[Start of section]

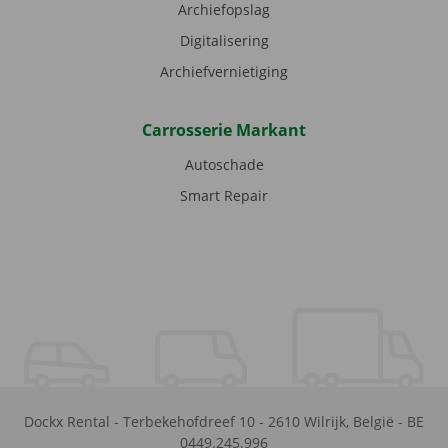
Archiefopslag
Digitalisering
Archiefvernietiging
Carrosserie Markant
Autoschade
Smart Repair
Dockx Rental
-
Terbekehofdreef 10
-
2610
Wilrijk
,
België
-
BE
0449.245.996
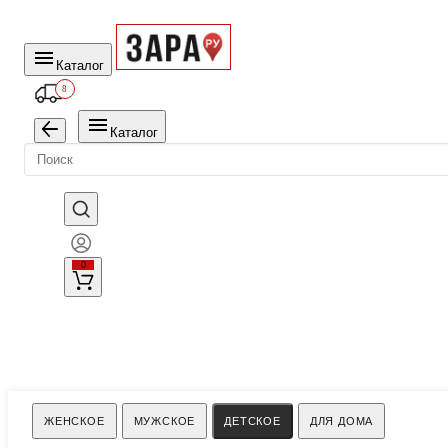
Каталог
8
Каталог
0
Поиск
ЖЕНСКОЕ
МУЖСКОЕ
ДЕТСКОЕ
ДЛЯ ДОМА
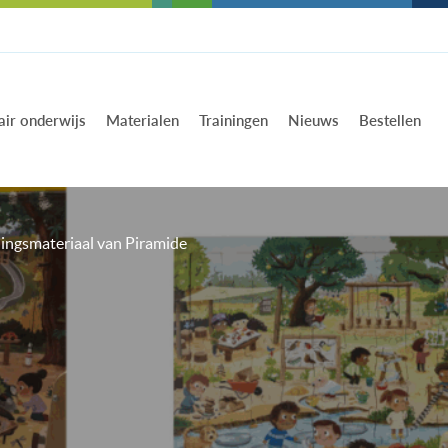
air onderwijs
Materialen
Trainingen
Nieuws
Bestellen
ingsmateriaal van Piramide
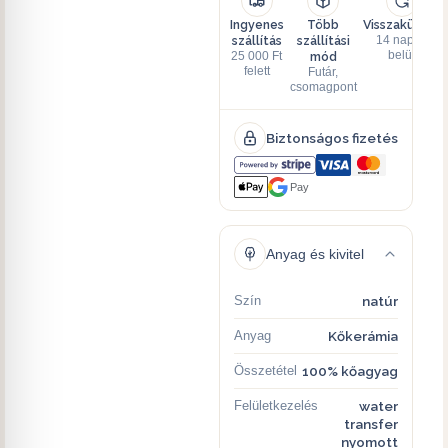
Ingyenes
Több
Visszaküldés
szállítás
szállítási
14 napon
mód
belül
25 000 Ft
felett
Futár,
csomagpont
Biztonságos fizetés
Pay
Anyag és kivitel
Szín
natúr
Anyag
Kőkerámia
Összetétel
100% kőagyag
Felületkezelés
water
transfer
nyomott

[End of section]

• What to produce:
All of the preceding material should be output verbatim, with the pictures excluded.

• Solution below:
Archiefopslag
Digitalisering
Archiefvernietiging
Carrosserie Markant
Autoschade
Smart Repair
Dockx Rental
-
Terbekehofdreef 10
-
2610
Wilrijk
,
België
-
BE
0449.245.996
Каталог
8
Каталог
0
Поиск
ЖЕНСКОЕ
МУЖСКОЕ
ДЕТСКОЕ
ДЛЯ ДОМА
air onderwijs
Materialen
Trainingen
Nieuws
Bestellen
ingsmateriaal van Piramide
Ingyenes
Több
Visszaküldés
szállítás
szállítási
14 napon
mód
belül
25 000 Ft
felett
Futár,
csomagpont
Biztonságos fizetés
Pay
Anyag és kivitel
Szín
natúr
Anyag
Kőkerámia
Összetétel
100% kőagyag
Felületkezelés
water
transfer
nyomott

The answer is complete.